メニューを渡されても何の事だかさっぱりで、そんなはじめに代わって高遠が適当に注文した料理はコース料理だった。
普段どんなお洒落な場でも雰囲気やマナーなど気にせず、ガツガツ食べたり、ズルズルと音を立ててスープを飲んだりするというのに、それを今日は珍しく空気を読まされた気がする。
他の客の雰囲気もそれを許さない気がする、というのも理由の一つではあるが、変に高遠の存在を目立たせてはいけない気がする、という理由が一番大きい。
使い慣れないナイフとフォークでいつもよりは行儀良く食事するはじめの姿を、彼の幼馴染が見たらきっと褒めちぎっているだろう。
「やれば出来るではありませんか」
そんな幼馴染の代わりに、今日は目の前の指名手配犯が褒めてくれた。上から目線で。
「うるせぇ。そーゆーイヤミは明智さんだけで十分だっての!」
けっと吐き捨てるように言ったはじめの正面で、高遠は口元に微かに浮かべていた笑みを消した。
「な、なんだよ」
無表情の黄金の瞳に射抜かれて、ゾッとした。血の気が引くとはこのことなのだろう。
そんなはじめの様子に気づいたのか、高遠は「なんでもありません」と言って目を閉じた。

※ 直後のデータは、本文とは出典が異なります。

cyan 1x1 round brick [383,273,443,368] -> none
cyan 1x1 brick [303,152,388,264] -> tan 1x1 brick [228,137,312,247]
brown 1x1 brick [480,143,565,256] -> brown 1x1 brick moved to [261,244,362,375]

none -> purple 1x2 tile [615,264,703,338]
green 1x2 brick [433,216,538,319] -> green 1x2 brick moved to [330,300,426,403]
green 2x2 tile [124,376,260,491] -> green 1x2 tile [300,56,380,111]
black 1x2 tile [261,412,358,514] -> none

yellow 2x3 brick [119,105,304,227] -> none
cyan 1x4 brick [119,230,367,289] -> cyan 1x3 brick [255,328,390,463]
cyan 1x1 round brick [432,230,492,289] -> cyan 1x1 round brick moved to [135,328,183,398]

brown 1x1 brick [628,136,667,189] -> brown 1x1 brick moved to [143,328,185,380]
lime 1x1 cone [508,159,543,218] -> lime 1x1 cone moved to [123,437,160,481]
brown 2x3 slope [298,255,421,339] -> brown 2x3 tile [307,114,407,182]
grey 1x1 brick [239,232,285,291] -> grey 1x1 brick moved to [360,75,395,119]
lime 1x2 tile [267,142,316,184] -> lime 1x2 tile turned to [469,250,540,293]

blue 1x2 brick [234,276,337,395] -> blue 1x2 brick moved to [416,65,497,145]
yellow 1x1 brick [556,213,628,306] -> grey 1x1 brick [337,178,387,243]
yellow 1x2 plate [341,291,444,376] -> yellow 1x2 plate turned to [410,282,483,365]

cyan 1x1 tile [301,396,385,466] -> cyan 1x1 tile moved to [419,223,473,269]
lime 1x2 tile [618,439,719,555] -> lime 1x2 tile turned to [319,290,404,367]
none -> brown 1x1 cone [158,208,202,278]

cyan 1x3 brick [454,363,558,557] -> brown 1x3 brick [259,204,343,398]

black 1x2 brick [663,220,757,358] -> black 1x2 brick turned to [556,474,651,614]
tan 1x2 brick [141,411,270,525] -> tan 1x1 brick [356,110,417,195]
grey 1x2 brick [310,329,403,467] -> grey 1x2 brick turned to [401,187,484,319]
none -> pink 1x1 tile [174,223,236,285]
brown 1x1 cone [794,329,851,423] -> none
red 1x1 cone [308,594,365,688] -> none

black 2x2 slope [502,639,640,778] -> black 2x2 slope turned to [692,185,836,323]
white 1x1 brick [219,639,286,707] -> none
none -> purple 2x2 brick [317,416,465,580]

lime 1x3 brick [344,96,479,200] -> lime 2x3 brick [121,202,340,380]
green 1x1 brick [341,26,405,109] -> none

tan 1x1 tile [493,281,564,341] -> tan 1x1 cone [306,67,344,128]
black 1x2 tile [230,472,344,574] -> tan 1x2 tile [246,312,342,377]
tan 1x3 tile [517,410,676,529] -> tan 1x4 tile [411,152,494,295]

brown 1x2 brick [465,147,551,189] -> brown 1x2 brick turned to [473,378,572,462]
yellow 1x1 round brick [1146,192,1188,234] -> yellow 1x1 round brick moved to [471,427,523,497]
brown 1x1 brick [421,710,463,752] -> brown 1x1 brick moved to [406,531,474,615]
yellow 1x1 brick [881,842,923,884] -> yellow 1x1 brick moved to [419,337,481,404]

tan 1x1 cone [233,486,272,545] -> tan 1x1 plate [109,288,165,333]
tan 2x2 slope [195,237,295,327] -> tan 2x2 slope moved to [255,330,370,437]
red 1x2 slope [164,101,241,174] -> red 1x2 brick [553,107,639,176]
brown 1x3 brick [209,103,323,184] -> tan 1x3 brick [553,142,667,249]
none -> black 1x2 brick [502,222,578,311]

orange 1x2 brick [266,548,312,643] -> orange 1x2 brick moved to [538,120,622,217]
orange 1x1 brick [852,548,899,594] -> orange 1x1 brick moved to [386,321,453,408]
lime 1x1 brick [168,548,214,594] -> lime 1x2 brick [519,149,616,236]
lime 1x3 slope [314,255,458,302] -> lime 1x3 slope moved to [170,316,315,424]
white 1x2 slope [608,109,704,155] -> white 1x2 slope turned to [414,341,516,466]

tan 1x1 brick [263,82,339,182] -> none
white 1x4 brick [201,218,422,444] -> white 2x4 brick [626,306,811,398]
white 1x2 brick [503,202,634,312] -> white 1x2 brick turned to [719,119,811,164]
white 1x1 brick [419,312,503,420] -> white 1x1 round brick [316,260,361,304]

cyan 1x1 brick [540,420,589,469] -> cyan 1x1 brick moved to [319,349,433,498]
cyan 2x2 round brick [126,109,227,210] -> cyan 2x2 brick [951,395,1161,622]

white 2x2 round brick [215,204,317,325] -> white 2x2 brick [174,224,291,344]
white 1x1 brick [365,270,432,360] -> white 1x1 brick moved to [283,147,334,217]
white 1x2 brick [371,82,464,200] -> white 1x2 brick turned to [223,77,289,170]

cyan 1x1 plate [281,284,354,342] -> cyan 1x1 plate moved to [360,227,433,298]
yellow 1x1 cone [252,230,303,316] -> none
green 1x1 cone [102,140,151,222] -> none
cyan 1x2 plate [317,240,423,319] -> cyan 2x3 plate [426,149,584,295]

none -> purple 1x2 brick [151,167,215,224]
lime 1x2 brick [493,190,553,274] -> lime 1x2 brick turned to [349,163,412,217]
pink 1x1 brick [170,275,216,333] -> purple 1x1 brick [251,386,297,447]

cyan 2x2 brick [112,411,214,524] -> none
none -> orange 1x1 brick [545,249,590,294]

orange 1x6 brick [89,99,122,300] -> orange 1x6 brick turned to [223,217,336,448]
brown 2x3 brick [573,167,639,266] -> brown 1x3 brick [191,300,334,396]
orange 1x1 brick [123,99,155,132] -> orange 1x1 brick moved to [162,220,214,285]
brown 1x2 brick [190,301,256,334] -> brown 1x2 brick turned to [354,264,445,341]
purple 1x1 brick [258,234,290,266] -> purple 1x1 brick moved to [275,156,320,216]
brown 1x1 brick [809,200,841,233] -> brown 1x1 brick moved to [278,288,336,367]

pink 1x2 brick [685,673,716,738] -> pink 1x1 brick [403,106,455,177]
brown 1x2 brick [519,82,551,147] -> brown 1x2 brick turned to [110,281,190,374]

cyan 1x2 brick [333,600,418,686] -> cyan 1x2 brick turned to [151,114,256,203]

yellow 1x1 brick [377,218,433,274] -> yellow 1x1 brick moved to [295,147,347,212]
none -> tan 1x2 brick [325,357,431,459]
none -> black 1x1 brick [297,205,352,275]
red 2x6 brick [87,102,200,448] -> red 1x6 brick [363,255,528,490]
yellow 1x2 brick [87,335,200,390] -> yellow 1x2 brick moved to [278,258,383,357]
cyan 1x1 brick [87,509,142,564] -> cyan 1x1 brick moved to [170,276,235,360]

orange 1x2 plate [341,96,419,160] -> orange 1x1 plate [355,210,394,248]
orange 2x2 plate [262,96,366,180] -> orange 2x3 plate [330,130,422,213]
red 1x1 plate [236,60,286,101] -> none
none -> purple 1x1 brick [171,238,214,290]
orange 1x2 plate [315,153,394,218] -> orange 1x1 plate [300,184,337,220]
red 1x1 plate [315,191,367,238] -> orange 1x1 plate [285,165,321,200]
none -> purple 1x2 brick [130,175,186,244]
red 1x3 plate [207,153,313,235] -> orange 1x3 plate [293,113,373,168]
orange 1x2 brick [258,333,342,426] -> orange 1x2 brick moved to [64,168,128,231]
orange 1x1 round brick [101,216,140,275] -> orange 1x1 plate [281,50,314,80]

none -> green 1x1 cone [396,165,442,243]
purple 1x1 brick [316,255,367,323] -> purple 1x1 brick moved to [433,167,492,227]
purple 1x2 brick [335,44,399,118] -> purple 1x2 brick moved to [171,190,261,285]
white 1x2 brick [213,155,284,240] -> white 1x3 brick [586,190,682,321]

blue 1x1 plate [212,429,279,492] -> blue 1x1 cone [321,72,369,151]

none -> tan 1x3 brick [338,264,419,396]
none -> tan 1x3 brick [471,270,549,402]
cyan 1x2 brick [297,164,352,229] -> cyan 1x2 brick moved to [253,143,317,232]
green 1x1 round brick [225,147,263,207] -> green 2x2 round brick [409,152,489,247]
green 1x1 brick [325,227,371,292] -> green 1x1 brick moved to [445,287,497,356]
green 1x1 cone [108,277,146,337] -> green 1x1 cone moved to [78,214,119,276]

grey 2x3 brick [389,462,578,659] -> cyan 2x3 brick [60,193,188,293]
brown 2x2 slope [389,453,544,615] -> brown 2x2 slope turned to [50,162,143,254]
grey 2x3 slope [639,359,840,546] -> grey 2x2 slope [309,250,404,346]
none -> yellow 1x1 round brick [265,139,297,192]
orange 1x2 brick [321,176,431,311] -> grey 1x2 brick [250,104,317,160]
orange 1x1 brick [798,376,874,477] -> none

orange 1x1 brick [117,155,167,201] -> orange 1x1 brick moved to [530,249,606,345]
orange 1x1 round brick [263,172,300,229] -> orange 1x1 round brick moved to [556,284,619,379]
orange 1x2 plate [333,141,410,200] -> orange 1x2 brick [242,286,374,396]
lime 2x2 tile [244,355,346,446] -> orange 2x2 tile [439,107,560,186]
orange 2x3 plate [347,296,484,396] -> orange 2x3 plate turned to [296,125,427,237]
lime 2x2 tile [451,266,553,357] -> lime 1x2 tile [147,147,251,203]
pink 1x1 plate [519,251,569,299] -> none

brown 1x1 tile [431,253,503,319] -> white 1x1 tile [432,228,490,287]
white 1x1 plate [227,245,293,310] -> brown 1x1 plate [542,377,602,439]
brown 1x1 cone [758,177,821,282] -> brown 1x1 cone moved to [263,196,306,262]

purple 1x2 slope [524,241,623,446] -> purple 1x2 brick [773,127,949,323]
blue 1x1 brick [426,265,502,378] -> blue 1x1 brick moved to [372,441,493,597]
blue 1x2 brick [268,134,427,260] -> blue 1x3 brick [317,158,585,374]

それと同時に彼の纏っていた空気も、少しだけ柔らかくなった気がする。
そして再び、緩やかに口端を吊り上げると、変わらず鋭い金色の瞳ではじめを見つめて言う。
「…ただ、明智警視と比べられているようで、良い気はしませんがね」
「はあ?」
「君、あの警視とこういう食事にいったりするのですか?」
「え。いや、こんなシャレた店には来た事ねーよ」
「…そうですか」
そう言った高遠は、スッと手を挙げて店員を呼んだ。
そしてメニューを開いて注文する。
しばらくして運ばれて来たのは赤ワインだった。
高遠にそのエチケットを見せて何かを話した後、それを一緒に持ってきたワイングラスにトクトクと心地好い音を立てて注ぐ。高遠の前に置いたグラスと、はじめの前に置いたグラスにも。
はじめは一瞬戸惑ったものの、ワインを注ぎ終わった店員が立ち去った後、この不良少年は、無意識だろうが目を輝かせて、グラスに注がれたワインと、そして、高遠の顔を交互に見つめた。
「君も飲むでしょう?飲みやすいワインですよ」
そう言って高遠は、持ち上げたワイングラスを乾杯でもしようと言わんばかりに傾ける。
誘われるようにグラスを持った。
クスリと笑った高遠が、乾杯、と告げてグラスを軽くぶつけてくる。
赤ワインはあまり好きではないけど、お酒を飲みたい、それが不良少年の心の内だ。
味わうという事もなく、一口ゴクリと飲み込む。
その味は、確かに、お酒の味もするのだが、まるで葡萄ジュースのようにあまかった。
「うまっ!」
思わず叫んで、緊張からの喉の渇きもあって、はじめは一息にグラスを空けた。
空のグラスに再びワインが注がれる。
それをまるで、本物のジュースのように食事の合間に勢いよく煽る。
それを繰り返した。
もちろん、どんなに飲みやすくとも、ワインはワインである。